Work to complete:
Can you set down every line of the records below, leaving each one unchanged?

Supplied material section start

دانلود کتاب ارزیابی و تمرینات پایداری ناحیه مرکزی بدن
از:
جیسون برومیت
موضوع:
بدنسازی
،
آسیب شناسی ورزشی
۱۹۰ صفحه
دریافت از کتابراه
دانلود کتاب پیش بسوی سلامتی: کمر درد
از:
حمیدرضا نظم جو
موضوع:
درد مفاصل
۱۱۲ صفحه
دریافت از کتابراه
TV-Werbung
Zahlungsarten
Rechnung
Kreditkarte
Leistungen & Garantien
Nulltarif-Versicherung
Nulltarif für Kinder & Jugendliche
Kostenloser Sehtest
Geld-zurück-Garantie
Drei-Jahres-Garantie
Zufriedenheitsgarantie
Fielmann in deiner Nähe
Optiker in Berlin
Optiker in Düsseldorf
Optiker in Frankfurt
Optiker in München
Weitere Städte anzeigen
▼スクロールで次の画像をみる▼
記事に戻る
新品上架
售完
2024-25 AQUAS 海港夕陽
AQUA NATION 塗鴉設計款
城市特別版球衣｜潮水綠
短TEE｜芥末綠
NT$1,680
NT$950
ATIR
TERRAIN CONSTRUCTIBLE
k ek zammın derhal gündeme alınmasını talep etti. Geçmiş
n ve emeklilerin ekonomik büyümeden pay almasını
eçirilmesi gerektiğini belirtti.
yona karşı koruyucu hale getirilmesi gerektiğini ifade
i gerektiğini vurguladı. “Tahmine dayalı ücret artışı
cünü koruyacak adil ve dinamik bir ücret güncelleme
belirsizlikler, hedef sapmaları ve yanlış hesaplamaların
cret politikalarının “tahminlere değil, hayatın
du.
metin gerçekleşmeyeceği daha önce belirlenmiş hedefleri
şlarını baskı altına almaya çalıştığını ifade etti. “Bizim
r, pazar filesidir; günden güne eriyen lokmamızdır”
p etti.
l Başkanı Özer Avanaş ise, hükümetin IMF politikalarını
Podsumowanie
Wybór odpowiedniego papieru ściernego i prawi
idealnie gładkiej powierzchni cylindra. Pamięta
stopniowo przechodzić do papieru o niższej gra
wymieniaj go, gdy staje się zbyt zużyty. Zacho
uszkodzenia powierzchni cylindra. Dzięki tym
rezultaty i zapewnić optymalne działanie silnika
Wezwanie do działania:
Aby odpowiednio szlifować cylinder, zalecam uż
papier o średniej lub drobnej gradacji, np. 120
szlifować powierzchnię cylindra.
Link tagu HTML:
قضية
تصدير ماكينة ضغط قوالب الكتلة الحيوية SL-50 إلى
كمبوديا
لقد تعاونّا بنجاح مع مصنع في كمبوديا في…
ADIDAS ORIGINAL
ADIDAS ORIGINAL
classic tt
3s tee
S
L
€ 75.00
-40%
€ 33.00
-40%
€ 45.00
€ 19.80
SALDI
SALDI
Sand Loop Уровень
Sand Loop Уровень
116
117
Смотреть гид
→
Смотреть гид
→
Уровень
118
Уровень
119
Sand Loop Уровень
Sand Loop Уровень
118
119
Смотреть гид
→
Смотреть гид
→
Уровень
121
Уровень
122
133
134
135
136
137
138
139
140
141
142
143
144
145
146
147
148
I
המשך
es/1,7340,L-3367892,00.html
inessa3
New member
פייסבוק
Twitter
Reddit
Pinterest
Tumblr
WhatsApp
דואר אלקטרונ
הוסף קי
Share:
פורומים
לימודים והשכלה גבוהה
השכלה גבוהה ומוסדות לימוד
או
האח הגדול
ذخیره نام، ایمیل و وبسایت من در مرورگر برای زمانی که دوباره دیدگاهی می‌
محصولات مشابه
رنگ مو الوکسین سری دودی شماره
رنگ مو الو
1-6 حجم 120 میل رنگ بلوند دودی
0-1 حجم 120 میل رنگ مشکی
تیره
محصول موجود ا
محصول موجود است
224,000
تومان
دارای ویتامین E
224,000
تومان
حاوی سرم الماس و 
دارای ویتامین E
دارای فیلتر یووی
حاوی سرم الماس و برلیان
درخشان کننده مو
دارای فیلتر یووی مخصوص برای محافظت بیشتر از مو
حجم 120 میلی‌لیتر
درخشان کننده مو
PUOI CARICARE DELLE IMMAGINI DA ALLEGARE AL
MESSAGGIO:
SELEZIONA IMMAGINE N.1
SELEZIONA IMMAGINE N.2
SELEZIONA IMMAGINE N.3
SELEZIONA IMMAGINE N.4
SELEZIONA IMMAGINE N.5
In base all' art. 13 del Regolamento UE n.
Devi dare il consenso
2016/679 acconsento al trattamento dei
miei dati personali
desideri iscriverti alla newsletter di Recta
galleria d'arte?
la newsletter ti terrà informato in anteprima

Supplied material section end

Answer:
دانلود کتاب ارزیابی و تمرینات پایداری ناحیه مرکزی بدن
از:
جیسون برومیت
موضوع:
بدنسازی
،
آسیب شناسی ورزشی
۱۹۰ صفحه
دریافت از کتابراه
دانلود کتاب پیش بسوی سلامتی: کمر درد
از:
حمیدرضا نظم جو
موضوع:
درد مفاصل
۱۱۲ صفحه
دریافت از کتابراه
TV-Werbung
Zahlungsarten
Rechnung
Kreditkarte
Leistungen & Garantien
Nulltarif-Versicherung
Nulltarif für Kinder & Jugendliche
Kostenloser Sehtest
Geld-zurück-Garantie
Drei-Jahres-Garantie
Zufriedenheitsgarantie
Fielmann in deiner Nähe
Optiker in Berlin
Optiker in Düsseldorf
Optiker in Frankfurt
Optiker in München
Weitere Städte anzeigen
▼スクロールで次の画像をみる▼
記事に戻る
新品上架
售完
2024-25 AQUAS 海港夕陽
AQUA NATION 塗鴉設計款
城市特別版球衣｜潮水綠
短TEE｜芥末綠
NT$1,680
NT$950
ATIR
TERRAIN CONSTRUCTIBLE
k ek zammın derhal gündeme alınmasını talep etti. Geçmiş
n ve emeklilerin ekonomik büyümeden pay almasını
eçirilmesi gerektiğini belirtti.
yona karşı koruyucu hale getirilmesi gerektiğini ifade
i gerektiğini vurguladı. “Tahmine dayalı ücret artışı
cünü koruyacak adil ve dinamik bir ücret güncelleme
belirsizlikler, hedef sapmaları ve yanlış hesaplamaların
cret politikalarının “tahminlere değil, hayatın
du.
metin gerçekleşmeyeceği daha önce belirlenmiş hedefleri
şlarını baskı altına almaya çalıştığını ifade etti. “Bizim
r, pazar filesidir; günden güne eriyen lokmamızdır”
p etti.
l Başkanı Özer Avanaş ise, hükümetin IMF politikalarını
Podsumowanie
Wybór odpowiedniego papieru ściernego i prawi
idealnie gładkiej powierzchni cylindra. Pamięta
stopniowo przechodzić do papieru o niższej gra
wymieniaj go, gdy staje się zbyt zużyty. Zacho
uszkodzenia powierzchni cylindra. Dzięki tym
rezultaty i zapewnić optymalne działanie silnika
Wezwanie do działania:
Aby odpowiednio szlifować cylinder, zalecam uż
papier o średniej lub drobnej gradacji, np. 120
szlifować powierzchnię cylindra.
Link tagu HTML:
قضية
تصدير ماكينة ضغط قوالب الكتلة الحيوية SL-50 إلى
كمبوديا
لقد تعاونّا بنجاح مع مصنع في كمبوديا في…
ADIDAS ORIGINAL
ADIDAS ORIGINAL
classic tt
3s tee
S
L
€ 75.00
-40%
€ 33.00
-40%
€ 45.00
€ 19.80
SALDI
SALDI
Sand Loop Уровень
Sand Loop Уровень
116
117
Смотреть гид
→
Смотреть гид
→
Уровень
118
Уровень
119
Sand Loop Уровень
Sand Loop Уровень
118
119
Смотреть гид
→
Смотреть гид
→
Уровень
121
Уровень
122
133
134
135
136
137
138
139
140
141
142
143
144
145
146
147
148
I
המשך
es/1,7340,L-3367892,00.html
inessa3
New member
פייסבוק
Twitter
Reddit
Pinterest
Tumblr
WhatsApp
דואר אלקטרונ
הוסף קי
Share:
פורומים
לימודים והשכלה גבוהה
השכלה גבוהה ומוסדות לימוד
או
האח הגדול
ذخیره نام، ایمیل و وبسایت من در مرورگر برای زمانی که دوباره دیدگاهی می‌
محصولات مشابه
رنگ مو الوکسین سری دودی شماره
رنگ مو الو
1-6 حجم 120 میل رنگ بلوند دودی
0-1 حجم 120 میل رنگ مشکی
تیره
محصول موجود ا
محصول موجود است
224,000
تومان
دارای ویتامین E
224,000
تومان
حاوی سرم الماس و 
دارای ویتامین E
دارای فیلتر یووی
حاوی سرم الماس و برلیان
درخشان کننده مو
دارای فیلتر یووی مخصوص برای محافظت بیشتر از مو
حجم 120 میلی‌لیتر
درخشان کننده مو
PUOI CARICARE DELLE IMMAGINI DA ALLEGARE AL
MESSAGGIO:
SELEZIONA IMMAGINE N.1
SELEZIONA IMMAGINE N.2
SELEZIONA IMMAGINE N.3
SELEZIONA IMMAGINE N.4
SELEZIONA IMMAGINE N.5
In base all' art. 13 del Regolamento UE n.
Devi dare il consenso
2016/679 acconsento al trattamento dei
miei dati personali
desideri iscriverti alla newsletter di Recta
galleria d'arte?
la newsletter ti terrà informato in anteprima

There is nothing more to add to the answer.